I have a few questions:

■Is there a minimum age at which asylum-seekers fleeing persecution will be killed, or does “anybody” include babies, small children and their mothers?

■Will there be any sort of due process before the killing, or is the plan simply to dispense with such frivolity and get straight to the killing?

■Who, exactly, will be doing the killing? And what, exactly, will be their standing orders?

■Do they literally have to cut through the wall to be killed, or will they be killed simply for crossing into the U.S.?

■What will we do with the bodies once we’ve killed them? Leave them where they were shot? Bury them in open pits?

■Will the same rules apply at the Canadian border? Or at international airports?

Charlie Buttrey

Thetford

To ease immigration problems, start with fixing asylum

It should not be news to anyone that our country has an immigration problem. Our borders are overwhelmed with desperate migrants seeking entry, our cities overwhelmed with housing and caring for new arrivals, and our economy is starving for the migrants who have historically filled key jobs and revitalized our economy with innovation (half of our technology companies were founded by immigrants).

The tragedy is that we are capable of fixing much of this problem, but politicians pander with simple but dumb ideas, rather than advocating for the more complex and nuanced solutions that will actually work.

The crux of the problem is the definition of asylum that was enacted in the middle of the last century and despite efforts of presidents of both parties, has not been updated since. The reason people pour over our borders is we allow them to apply for asylum. When enacted, asylum was intended to apply to people persecuted because of who they were — their religion or politics — not because their country was poor or crime-ridden.

The solution is to narrow the definition of asylum, enact a compassionate immigration policy that allows a manageable number of immigrants to apply from poor countries, and substantially expand the number of people with valued skills who are allowed to immigrate.

Getting to this solution requires bipartisan compromise.

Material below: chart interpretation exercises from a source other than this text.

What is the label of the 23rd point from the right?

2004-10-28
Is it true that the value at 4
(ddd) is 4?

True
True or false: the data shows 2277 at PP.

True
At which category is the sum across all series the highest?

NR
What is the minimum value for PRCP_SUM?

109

Republicans must abandon the political leverage they get by blaming the immigration problem on Democrats. The problem won’t be solved unless Republicans start working with Democrats on immigration reform. Democrats must also abandon their position that offering asylum is the only humanitarian solution. There are billions of people who could plead asylum because of poverty, politics or crime. We need to stop pretending that our country is capable of offering asylum to anyone who crosses our borders and instead legislate a criteria for compassionate and humanitarian immigration of a manageable number of refugees from poverty and depravity.